## Task description
Copy the listing below line for line, with nothing changed.

Element position data

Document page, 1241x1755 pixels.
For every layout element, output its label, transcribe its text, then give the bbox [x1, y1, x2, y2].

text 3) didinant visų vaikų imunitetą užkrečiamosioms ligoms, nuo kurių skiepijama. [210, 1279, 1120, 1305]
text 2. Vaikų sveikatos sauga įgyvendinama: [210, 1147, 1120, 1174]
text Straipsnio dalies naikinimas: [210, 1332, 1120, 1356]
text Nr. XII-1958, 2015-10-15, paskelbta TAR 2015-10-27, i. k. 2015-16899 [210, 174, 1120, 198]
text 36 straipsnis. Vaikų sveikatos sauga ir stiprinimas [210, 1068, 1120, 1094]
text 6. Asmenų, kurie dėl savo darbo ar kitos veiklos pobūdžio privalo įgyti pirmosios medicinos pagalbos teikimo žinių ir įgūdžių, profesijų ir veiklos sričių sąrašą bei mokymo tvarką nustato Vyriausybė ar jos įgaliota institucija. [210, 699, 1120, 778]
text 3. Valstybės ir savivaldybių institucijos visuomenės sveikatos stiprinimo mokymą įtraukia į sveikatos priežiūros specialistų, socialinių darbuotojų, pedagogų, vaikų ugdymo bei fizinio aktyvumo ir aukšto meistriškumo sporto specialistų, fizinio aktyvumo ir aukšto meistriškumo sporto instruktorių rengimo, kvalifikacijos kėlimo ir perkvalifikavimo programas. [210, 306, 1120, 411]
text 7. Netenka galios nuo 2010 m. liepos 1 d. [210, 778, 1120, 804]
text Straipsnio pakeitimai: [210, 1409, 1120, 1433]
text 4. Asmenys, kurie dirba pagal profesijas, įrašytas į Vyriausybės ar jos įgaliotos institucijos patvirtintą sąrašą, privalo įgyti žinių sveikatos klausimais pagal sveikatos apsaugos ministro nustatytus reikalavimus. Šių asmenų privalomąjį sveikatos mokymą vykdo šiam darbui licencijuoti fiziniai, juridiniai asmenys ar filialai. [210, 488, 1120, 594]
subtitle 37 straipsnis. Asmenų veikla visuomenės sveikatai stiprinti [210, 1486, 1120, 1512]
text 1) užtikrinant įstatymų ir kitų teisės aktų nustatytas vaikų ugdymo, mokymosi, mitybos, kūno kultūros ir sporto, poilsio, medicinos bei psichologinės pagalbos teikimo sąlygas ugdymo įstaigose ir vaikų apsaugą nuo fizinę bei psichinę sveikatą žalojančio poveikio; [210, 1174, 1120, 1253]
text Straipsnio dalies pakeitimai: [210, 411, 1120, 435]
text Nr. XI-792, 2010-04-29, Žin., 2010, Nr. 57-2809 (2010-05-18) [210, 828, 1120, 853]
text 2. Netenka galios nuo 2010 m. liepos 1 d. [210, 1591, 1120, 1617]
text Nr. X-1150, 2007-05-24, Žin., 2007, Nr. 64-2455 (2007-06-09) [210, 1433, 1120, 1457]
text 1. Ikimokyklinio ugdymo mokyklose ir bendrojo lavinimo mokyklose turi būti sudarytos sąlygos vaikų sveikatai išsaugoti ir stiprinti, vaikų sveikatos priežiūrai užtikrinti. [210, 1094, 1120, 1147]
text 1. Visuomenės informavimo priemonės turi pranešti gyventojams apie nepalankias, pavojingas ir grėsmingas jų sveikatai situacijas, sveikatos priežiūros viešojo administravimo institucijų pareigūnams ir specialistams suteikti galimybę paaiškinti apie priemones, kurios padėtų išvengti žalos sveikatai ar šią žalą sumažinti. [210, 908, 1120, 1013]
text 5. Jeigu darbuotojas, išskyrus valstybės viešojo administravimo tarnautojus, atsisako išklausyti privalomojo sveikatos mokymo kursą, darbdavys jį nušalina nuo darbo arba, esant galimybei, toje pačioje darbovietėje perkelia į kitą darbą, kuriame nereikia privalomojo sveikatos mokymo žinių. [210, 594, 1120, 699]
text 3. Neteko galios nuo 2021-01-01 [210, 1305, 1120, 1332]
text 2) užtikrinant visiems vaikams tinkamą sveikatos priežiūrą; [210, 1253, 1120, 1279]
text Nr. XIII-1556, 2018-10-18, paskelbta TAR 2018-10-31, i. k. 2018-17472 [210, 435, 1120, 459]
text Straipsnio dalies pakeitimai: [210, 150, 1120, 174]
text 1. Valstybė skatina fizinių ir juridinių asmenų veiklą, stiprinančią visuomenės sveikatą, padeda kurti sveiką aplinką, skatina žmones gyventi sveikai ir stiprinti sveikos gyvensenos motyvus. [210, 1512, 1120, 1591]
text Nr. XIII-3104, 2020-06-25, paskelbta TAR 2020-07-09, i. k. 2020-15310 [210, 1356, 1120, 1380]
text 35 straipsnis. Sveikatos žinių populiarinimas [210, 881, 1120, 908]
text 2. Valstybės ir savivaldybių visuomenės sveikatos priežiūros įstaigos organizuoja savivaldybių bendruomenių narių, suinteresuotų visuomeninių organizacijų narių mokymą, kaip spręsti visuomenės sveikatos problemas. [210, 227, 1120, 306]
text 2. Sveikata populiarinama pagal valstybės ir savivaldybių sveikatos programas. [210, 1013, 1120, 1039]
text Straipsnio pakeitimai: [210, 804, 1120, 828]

## Result of this task
Document page, 1241x1755 pixels.
For every layout element, output its label, transcribe its text, then give the bbox [x1, y1, x2, y2].

text 3) didinant visų vaikų imunitetą užkrečiamosioms ligoms, nuo kurių skiepijama. [210, 1279, 1120, 1305]
text 2. Vaikų sveikatos sauga įgyvendinama: [210, 1147, 1120, 1174]
text Straipsnio dalies naikinimas: [210, 1332, 1120, 1356]
text Nr. XII-1958, 2015-10-15, paskelbta TAR 2015-10-27, i. k. 2015-16899 [210, 174, 1120, 198]
text 36 straipsnis. Vaikų sveikatos sauga ir stiprinimas [210, 1068, 1120, 1094]
text 6. Asmenų, kurie dėl savo darbo ar kitos veiklos pobūdžio privalo įgyti pirmosios medicinos pagalbos teikimo žinių ir įgūdžių, profesijų ir veiklos sričių sąrašą bei mokymo tvarką nustato Vyriausybė ar jos įgaliota institucija. [210, 699, 1120, 778]
text 3. Valstybės ir savivaldybių institucijos visuomenės sveikatos stiprinimo mokymą įtraukia į sveikatos priežiūros specialistų, socialinių darbuotojų, pedagogų, vaikų ugdymo bei fizinio aktyvumo ir aukšto meistriškumo sporto specialistų, fizinio aktyvumo ir aukšto meistriškumo sporto instruktorių rengimo, kvalifikacijos kėlimo ir perkvalifikavimo programas. [210, 306, 1120, 411]
text 7. Netenka galios nuo 2010 m. liepos 1 d. [210, 778, 1120, 804]
text Straipsnio pakeitimai: [210, 1409, 1120, 1433]
text 4. Asmenys, kurie dirba pagal profesijas, įrašytas į Vyriausybės ar jos įgaliotos institucijos patvirtintą sąrašą, privalo įgyti žinių sveikatos klausimais pagal sveikatos apsaugos ministro nustatytus reikalavimus. Šių asmenų privalomąjį sveikatos mokymą vykdo šiam darbui licencijuoti fiziniai, juridiniai asmenys ar filialai. [210, 488, 1120, 594]
subtitle 37 straipsnis. Asmenų veikla visuomenės sveikatai stiprinti [210, 1486, 1120, 1512]
text 1) užtikrinant įstatymų ir kitų teisės aktų nustatytas vaikų ugdymo, mokymosi, mitybos, kūno kultūros ir sporto, poilsio, medicinos bei psichologinės pagalbos teikimo sąlygas ugdymo įstaigose ir vaikų apsaugą nuo fizinę bei psichinę sveikatą žalojančio poveikio; [210, 1174, 1120, 1253]
text Straipsnio dalies pakeitimai: [210, 411, 1120, 435]
text Nr. XI-792, 2010-04-29, Žin., 2010, Nr. 57-2809 (2010-05-18) [210, 828, 1120, 853]
text 2. Netenka galios nuo 2010 m. liepos 1 d. [210, 1591, 1120, 1617]
text Nr. X-1150, 2007-05-24, Žin., 2007, Nr. 64-2455 (2007-06-09) [210, 1433, 1120, 1457]
text 1. Ikimokyklinio ugdymo mokyklose ir bendrojo lavinimo mokyklose turi būti sudarytos sąlygos vaikų sveikatai išsaugoti ir stiprinti, vaikų sveikatos priežiūrai užtikrinti. [210, 1094, 1120, 1147]
text 1. Visuomenės informavimo priemonės turi pranešti gyventojams apie nepalankias, pavojingas ir grėsmingas jų sveikatai situacijas, sveikatos priežiūros viešojo administravimo institucijų pareigūnams ir specialistams suteikti galimybę paaiškinti apie priemones, kurios padėtų išvengti žalos sveikatai ar šią žalą sumažinti. [210, 908, 1120, 1013]
text 5. Jeigu darbuotojas, išskyrus valstybės viešojo administravimo tarnautojus, atsisako išklausyti privalomojo sveikatos mokymo kursą, darbdavys jį nušalina nuo darbo arba, esant galimybei, toje pačioje darbovietėje perkelia į kitą darbą, kuriame nereikia privalomojo sveikatos mokymo žinių. [210, 594, 1120, 699]
text 3. Neteko galios nuo 2021-01-01 [210, 1305, 1120, 1332]
text 2) užtikrinant visiems vaikams tinkamą sveikatos priežiūrą; [210, 1253, 1120, 1279]
text Nr. XIII-1556, 2018-10-18, paskelbta TAR 2018-10-31, i. k. 2018-17472 [210, 435, 1120, 459]
text Straipsnio dalies pakeitimai: [210, 150, 1120, 174]
text 1. Valstybė skatina fizinių ir juridinių asmenų veiklą, stiprinančią visuomenės sveikatą, padeda kurti sveiką aplinką, skatina žmones gyventi sveikai ir stiprinti sveikos gyvensenos motyvus. [210, 1512, 1120, 1591]
text Nr. XIII-3104, 2020-06-25, paskelbta TAR 2020-07-09, i. k. 2020-15310 [210, 1356, 1120, 1380]
text 35 straipsnis. Sveikatos žinių populiarinimas [210, 881, 1120, 908]
text 2. Valstybės ir savivaldybių visuomenės sveikatos priežiūros įstaigos organizuoja savivaldybių bendruomenių narių, suinteresuotų visuomeninių organizacijų narių mokymą, kaip spręsti visuomenės sveikatos problemas. [210, 227, 1120, 306]
text 2. Sveikata populiarinama pagal valstybės ir savivaldybių sveikatos programas. [210, 1013, 1120, 1039]
text Straipsnio pakeitimai: [210, 804, 1120, 828]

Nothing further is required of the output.